I accidentally ripped my fingernail out just as I was about to meet a large group of people.
They all extended their hands toward me, looking for a shake, and although I greeted them with a smile my right hand was clenched tightly in a bloody fist around my thumb.
It wasn’t until I was back in my car 20 minutes later and saw my thumbnail hanging on by a thread, that I started to freak out.
I used my nondominant hand to scrape out a text to my nurse friends laden with expletives and dripping in worry. They told me that, “Yes, it would grow back,” but, “No, you don’t need to go to the hospital.”
I spent the rest of the afternoon bemoaning my lost nail, wallowing in the pain and annoying my roommate to no end. I held small ice cubes on my thumb, hoping the pain would subside. I Googled several different variations of, “How long does it take for a thumbnail to grow back?” but never found the right combination of words to give me the response I wanted: “Immediately.”
The human thumb is an exceedingly useful thing. It sets us apart from everything else in the animal kingdom and mine was out of commission.
In the time since I lost the nail, I’ve been repeatedly told that detailing the incident and the subsequent healing process is not fun for others so I’ll just say, “Ouch.” I would forget the tragedy that had befallen my right hand, moving about my day as if my thumb was intact, but really there was a ticking time bomb attached to the end of my most used appendage, waiting for me to flip the switch during some mundane daily activity.
I ran a particularly hard mountain race where rocks fell on my newly bare thumb. Untying my shoes afterward was a unique level of torture. I struggled with every text, every undone button. Cutting onions made my eyes swell with tears for a bevy of reasons.
Eventually, though, I adapted.
Without realizing it, I was running around with my fist clenched tightly around my thumb, hiding it from handshakes or rocks or a particularly cold burst of wind.
During a long run, I noticed my left hand was open and free while my right was clenched tight.

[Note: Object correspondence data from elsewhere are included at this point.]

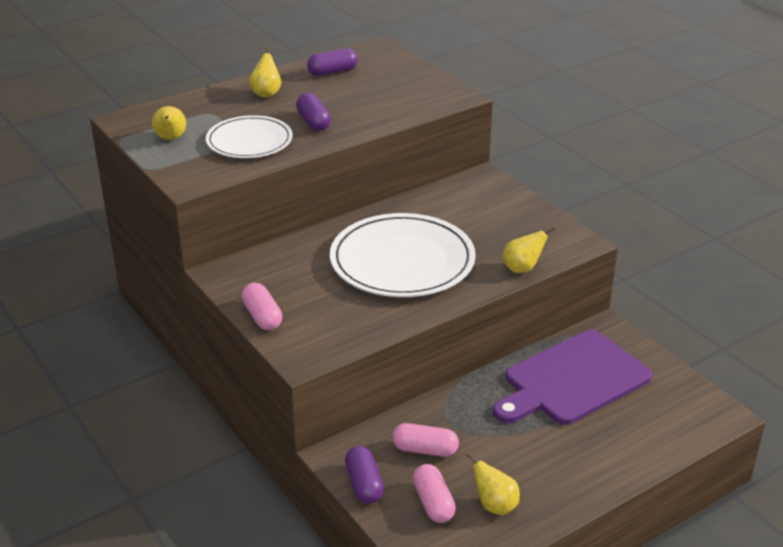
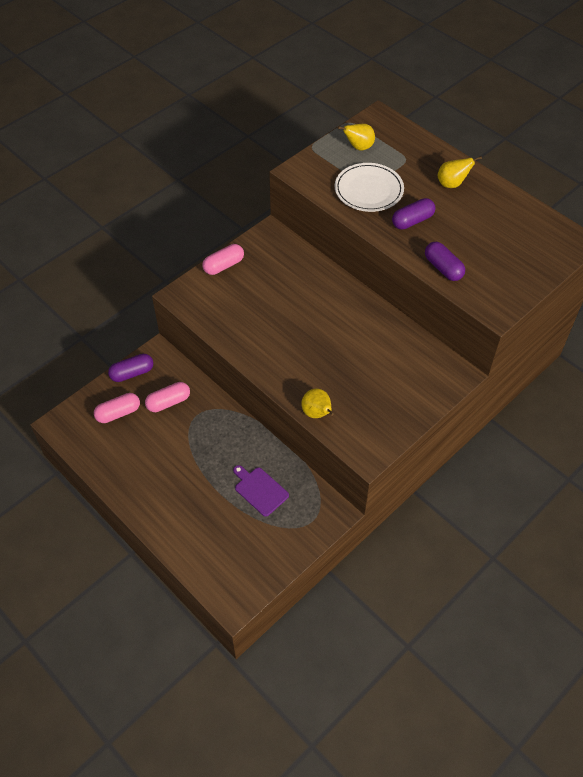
camera: 80 degrees right, 20 degrees up
purple capsule [307,48,358,76] -> purple capsule moved to [425,242,465,281]
white plate [330,213,476,297] -> none
pink capsule [392,423,459,457] -> pink capsule turned 60 degrees clockwise [145,382,190,412]
yellow pear [466,453,520,515] -> none
purple cutting board [493,330,652,425] -> purple cutting board [233,465,289,517], size x0.46

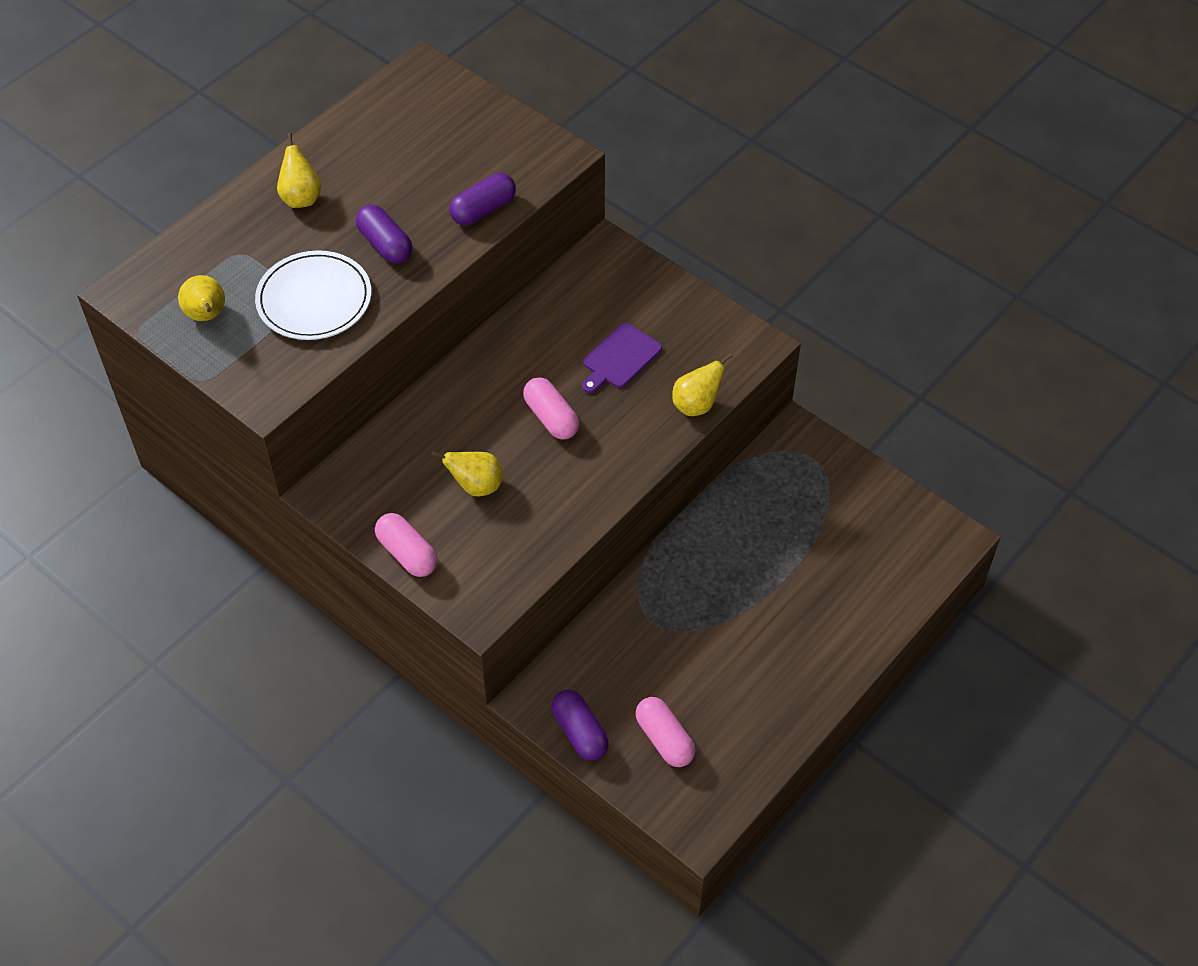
camera: 95 degrees left, 0 degrees up
pink capsule [145,382,190,412] -> pink capsule moved to [523,377,579,439]
purple cutting board [233,465,289,517] -> purple cutting board moved to [582,323,662,393]
none -> yellow pear [431,451,503,497]

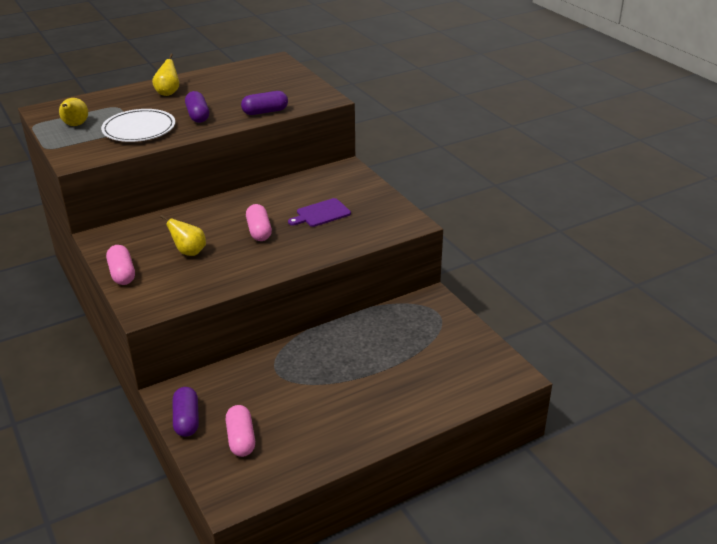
camera: 20 degrees right, 20 degrees down
yellow pear [672,353,733,416] -> none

My body didn’t want to be in pain anymore, so I started protecting myself.
As humans, our mind sets us apart from all living creatures but still has the basic, animal instinct to protect ourselves. It builds barriers, creates habits, to help us avoid pain.
I had never thought to scream wildly into the forest as I run or bike or walk, but fear has been instilled in me. Now, I see a turn in the trail and, not knowing what may lie on the other side, I’ll instinctually yell, “HEY BEAR!”

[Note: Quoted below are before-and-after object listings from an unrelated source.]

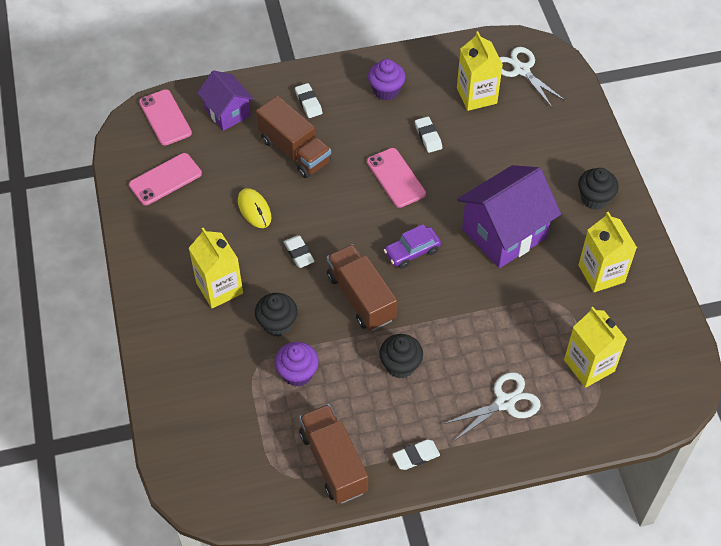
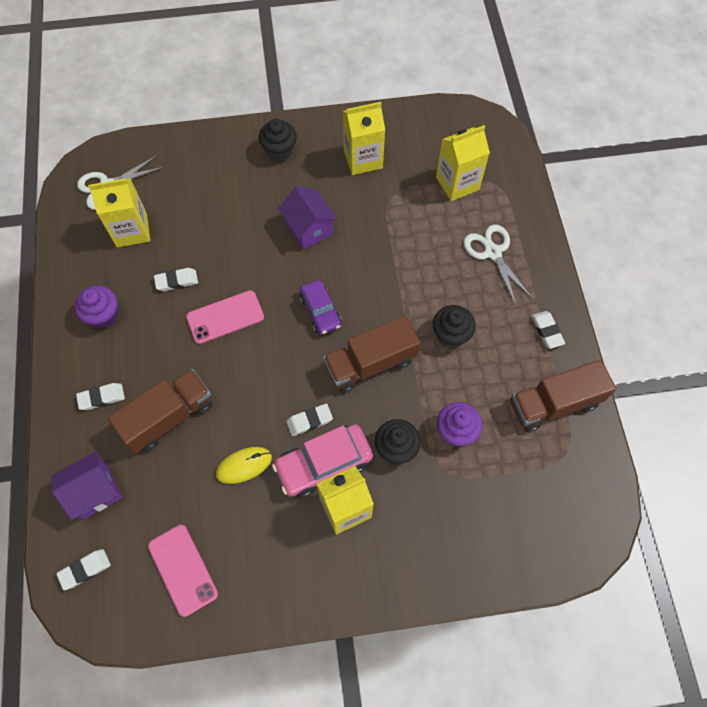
camera: 85 degrees left, 10 degrees up
pink phone [139,89,192,146] -> white eraser [56,549,111,590]
purple house [457,165,561,268] -> purple house [278,186,337,250], size x0.60
none -> pink car [272,424,373,498]

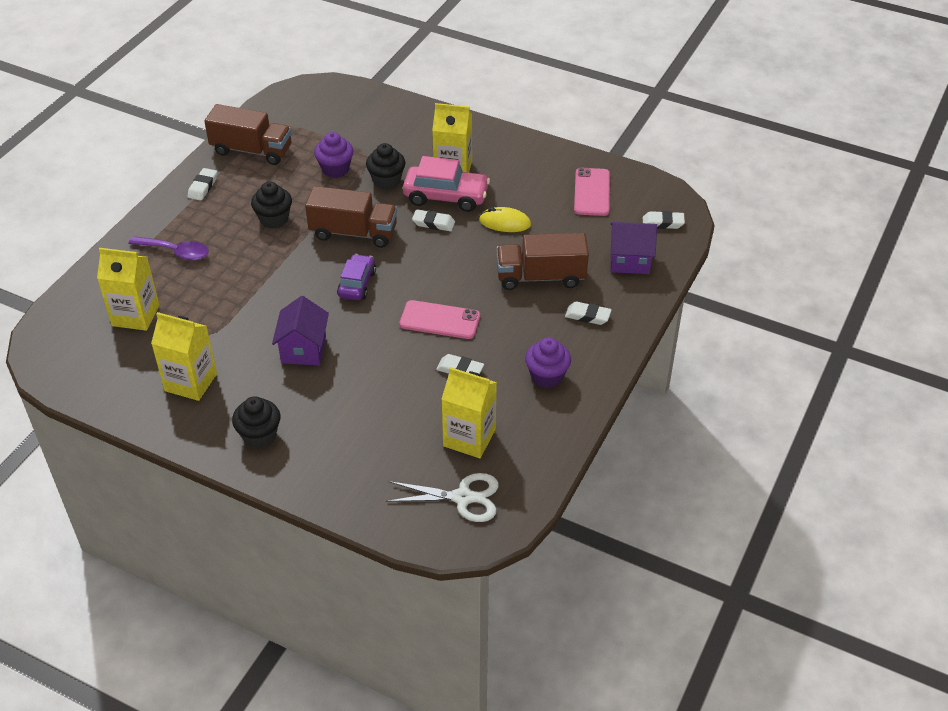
camera: 145 degrees left, 20 degrees down
white scissors [464,225,532,305] -> purple spoon [129,236,209,260]

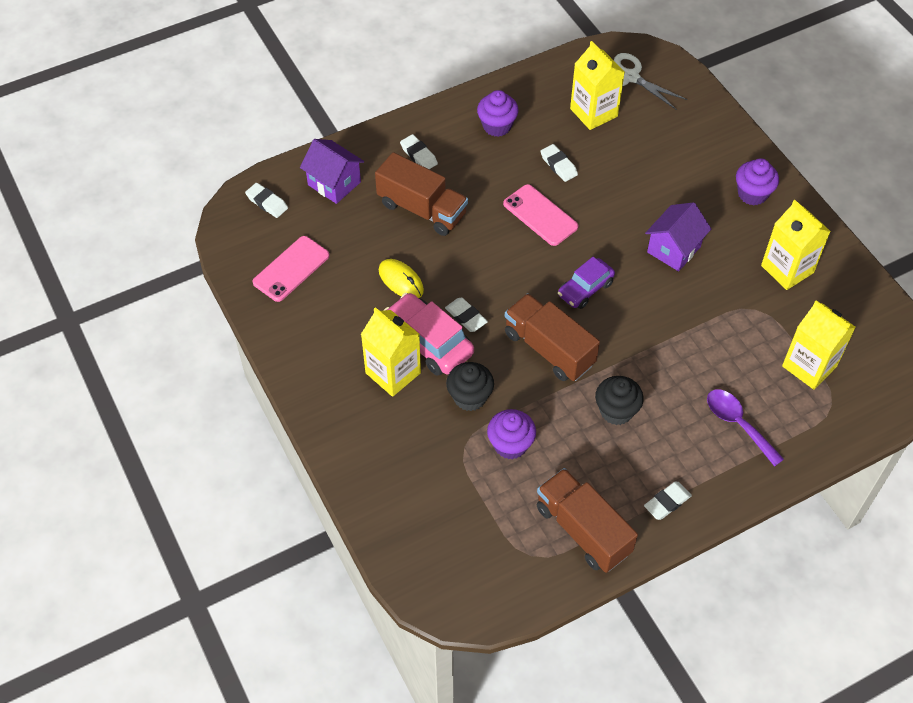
camera: 145 degrees left, 10 degrees up
black cupcake [232,396,280,448] -> purple cupcake [736,158,779,206]

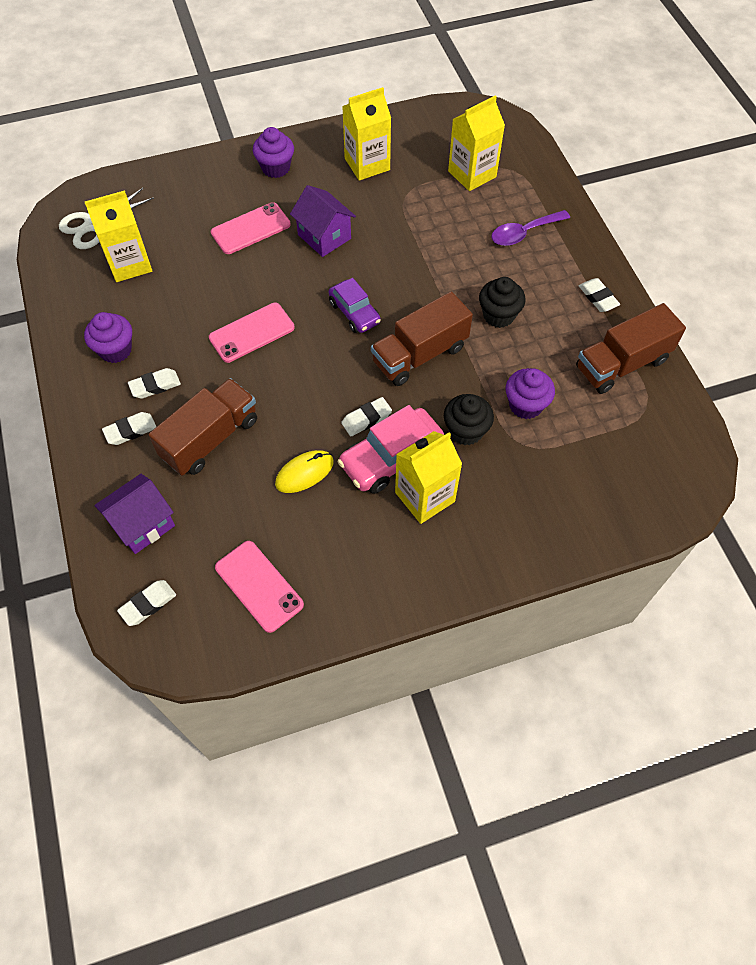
camera: 80 degrees left, 5 degrees up
white eraser [541,144,578,182] -> white eraser moved to [128,368,181,399]
none -> pink phone [211,202,291,254]

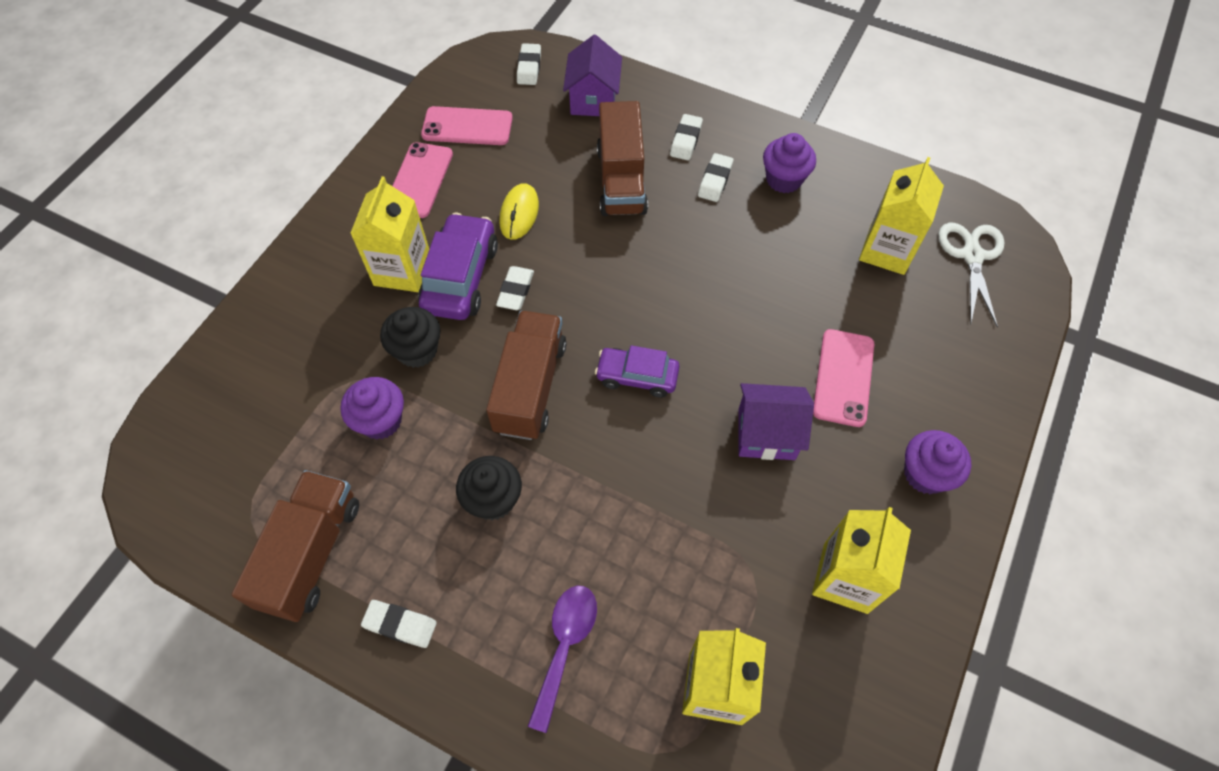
camera: 135 degrees right, 0 degrees up
pink phone [209,303,295,363] -> pink phone moved to [392,142,453,218]
pink car [337,405,444,494] -> purple car [418,213,498,320]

I didn’t even know what pushki looked like until I was covered in its burns, but now I always look 4 or 5 feet ahead of me, on the lookout to avoid the painful plant.
Exactly one time in my life, I was so open with my emotions that I jumped headfirst into someone. It felt like love, and for a few, lovely years it was. Then, it was gone and that hurt.
I spent months afterward searching for something or someone to tell me the cure, the immediate kind. But there’s no such thing and instead, now, I wade in the waters around this type of clarity.
Even now, as I take breaks in between typing, my fingers wrap around my nearly fully regrown thumbnail instinctually and I wonder what habits will stick with me, long after they’re useful.